A significant fraction of all A-type and late B-type stars have strong, globally ordered magnetic fields. However, models of the surface magnetic field configuration exist for only a handful of these objects. Because these magnetic fields convey information about the formation and pre-main sequence history of these stars (e.g. Moss 1989), offer a means to probe the structure and dynamics of the stellar interior (e.g. Moss 1990), and strongly influence other important physical processes occurring in the stellar envelope (e.g.
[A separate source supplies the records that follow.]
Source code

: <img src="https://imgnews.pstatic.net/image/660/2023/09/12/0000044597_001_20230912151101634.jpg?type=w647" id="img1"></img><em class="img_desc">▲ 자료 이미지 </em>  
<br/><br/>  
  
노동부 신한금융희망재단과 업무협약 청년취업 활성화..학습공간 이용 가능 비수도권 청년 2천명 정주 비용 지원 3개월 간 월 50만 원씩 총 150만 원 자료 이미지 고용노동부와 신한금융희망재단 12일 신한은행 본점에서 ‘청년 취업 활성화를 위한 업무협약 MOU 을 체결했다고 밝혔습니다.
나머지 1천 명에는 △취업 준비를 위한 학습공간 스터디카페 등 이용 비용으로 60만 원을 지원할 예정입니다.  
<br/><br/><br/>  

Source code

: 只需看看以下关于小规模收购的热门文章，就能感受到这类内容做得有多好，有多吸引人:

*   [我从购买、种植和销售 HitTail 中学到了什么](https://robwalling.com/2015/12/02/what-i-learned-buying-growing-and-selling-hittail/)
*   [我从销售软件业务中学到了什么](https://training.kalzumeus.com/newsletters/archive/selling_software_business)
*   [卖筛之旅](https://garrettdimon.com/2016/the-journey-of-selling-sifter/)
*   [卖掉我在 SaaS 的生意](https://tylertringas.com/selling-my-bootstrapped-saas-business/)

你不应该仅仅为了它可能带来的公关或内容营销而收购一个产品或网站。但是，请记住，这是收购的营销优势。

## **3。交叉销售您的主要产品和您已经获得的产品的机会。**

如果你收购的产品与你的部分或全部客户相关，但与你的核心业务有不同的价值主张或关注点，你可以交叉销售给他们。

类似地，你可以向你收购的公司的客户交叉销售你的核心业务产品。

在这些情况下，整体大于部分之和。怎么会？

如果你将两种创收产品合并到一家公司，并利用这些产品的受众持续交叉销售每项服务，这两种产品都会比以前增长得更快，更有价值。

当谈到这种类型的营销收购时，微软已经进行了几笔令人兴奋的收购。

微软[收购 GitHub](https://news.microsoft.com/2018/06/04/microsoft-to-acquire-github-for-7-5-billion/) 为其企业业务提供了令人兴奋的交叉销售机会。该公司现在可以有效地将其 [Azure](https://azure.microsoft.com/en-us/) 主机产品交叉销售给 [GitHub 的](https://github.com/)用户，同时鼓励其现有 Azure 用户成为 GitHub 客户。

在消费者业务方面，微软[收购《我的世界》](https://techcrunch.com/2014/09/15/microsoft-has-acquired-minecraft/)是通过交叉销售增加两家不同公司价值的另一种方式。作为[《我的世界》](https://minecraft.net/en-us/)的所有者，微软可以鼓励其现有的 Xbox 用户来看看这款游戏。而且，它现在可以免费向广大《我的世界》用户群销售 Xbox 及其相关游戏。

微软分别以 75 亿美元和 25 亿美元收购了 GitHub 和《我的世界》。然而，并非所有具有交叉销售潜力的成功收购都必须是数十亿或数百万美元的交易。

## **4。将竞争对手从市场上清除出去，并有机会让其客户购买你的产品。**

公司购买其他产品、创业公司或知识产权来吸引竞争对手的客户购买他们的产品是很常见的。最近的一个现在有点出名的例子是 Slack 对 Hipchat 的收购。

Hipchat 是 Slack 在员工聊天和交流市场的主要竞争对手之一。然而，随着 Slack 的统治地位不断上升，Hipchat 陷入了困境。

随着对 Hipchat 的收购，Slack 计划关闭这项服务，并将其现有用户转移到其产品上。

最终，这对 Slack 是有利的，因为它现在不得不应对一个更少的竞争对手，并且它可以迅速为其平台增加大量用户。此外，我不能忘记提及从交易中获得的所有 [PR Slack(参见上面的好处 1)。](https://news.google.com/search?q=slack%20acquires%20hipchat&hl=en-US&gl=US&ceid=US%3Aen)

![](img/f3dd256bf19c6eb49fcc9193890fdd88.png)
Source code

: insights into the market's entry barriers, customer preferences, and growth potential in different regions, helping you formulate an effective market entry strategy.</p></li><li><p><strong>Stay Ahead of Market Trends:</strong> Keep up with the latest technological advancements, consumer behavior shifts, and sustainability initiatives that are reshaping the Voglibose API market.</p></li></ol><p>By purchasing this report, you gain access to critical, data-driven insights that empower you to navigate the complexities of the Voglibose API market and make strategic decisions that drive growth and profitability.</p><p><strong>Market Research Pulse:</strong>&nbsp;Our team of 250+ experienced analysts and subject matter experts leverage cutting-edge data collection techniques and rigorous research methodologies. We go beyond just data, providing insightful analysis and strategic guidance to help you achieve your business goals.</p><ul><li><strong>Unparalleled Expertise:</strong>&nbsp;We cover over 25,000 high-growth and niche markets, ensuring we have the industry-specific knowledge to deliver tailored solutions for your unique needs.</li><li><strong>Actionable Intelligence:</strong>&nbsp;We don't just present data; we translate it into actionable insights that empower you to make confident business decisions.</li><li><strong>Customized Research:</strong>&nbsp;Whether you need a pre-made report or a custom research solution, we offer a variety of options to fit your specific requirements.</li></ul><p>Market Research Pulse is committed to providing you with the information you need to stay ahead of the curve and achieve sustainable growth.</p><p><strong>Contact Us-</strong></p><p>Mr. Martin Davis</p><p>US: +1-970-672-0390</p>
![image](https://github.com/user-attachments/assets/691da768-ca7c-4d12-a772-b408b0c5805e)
Babel & Michaud 1991; Babel 1992; Landstreet et al. 1998), a much broader understanding of their magnetic characteristics is required. In this paper, as part of a continuing programme aimed at constructing magnetic field models for stars throughout the F0-B2 temperature range, we report magnetic field geometry models and basic physical properties of two stars: the A2p CrSi star HD 12288 and the B9p CrEuSi star HD 14437.
Magnetically split lines were first observed in the spectrum of the A2p CrSi star HD 12288 (=BD+68 144=HIP 9604; ) by Preston (1971). Mathys et al. (1997) obtained 20 measurements of the mean magnetic field modulus (also known as the surface field) of this star within the context of a broad survey of magnetic fields in sharp lined Ap stars. They also discovered that this object is a spectroscopic binary (SB1), with a radial velocity amplitude of at least 16 km s-1 and an orbital period of at least 4 years. Leroy (1995) noted a strong interstellar polarisation toward this star, and was unable to measure the broadband linear polarisation variation. Both the trigonometric parallax and photometric variation of HD 12288 were obtained by the HIPPARCOS satellite.
Magnetically split lines were reported in the spectrum of the B9p CrEuSi star HD 14437 (=BD+42 502=HIP 10951; ) by Mathys et al. (1993). Mathys et al. (1997) reported 17 measurements of , but were unable to determine a unique rotational period. The trigonometric parallax and photometric variation of HD 14437 were also obtained by the HIPPARCOS satellite.